I know Itanium 1 sucked, but Itanium 2 is doing much better performance wise. My guess is that Sun could produce some pretty kick-butt Itanium 2 systems. The main problem I have with Sparc is NOT its performance, it is the cost to Sun. Can Sun afford to keep Sparc competetive? I honstly don’t know.
The worry is that Sun could lose its differentiating factor. They can’t compete on a commodity basis with Dell. Also, given HP’s close relationship with Intel on IA-64, would HP be able to produce better IA-64 systems or get better processor pricing from Intel.
Sun is in a tough spot. In the low end, they are being beaten up by Intel/Dell. In the high end, IBM is giving them pretty stiff competition.
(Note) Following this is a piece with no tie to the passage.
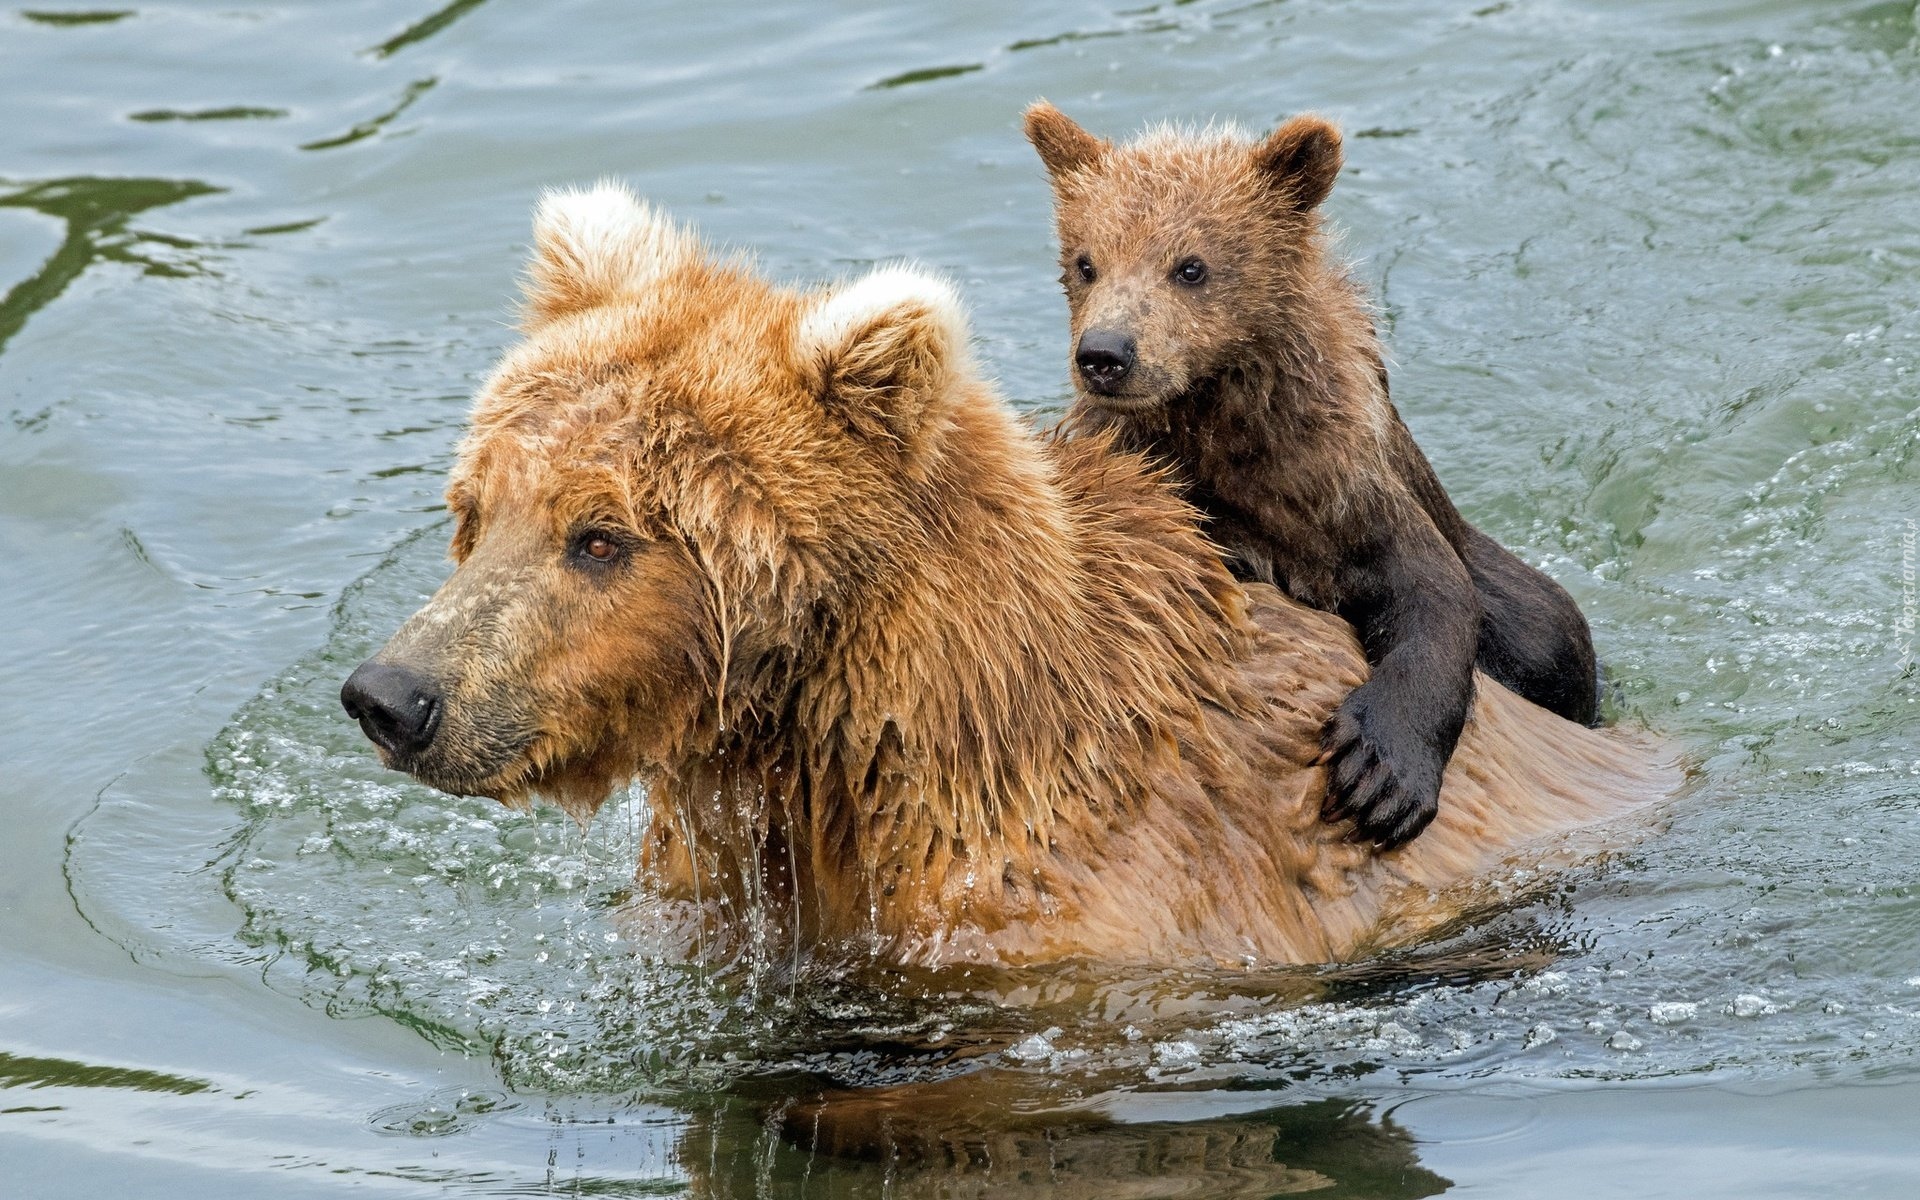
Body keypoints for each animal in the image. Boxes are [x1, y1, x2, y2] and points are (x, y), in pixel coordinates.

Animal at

Their current strategy doesn’t seem like it is going to change things. AMD on the low end seems like a decent move (though Dell will still kill them on price). IBM will continue to compete well in the high end (with better processors).
Sun is in a tough spot. In the low end, they are being beaten up by Intel/Dell. In the high end, IBM is giving them pretty stiff competition. Their current strategy doesn’t seem like it is going to change things.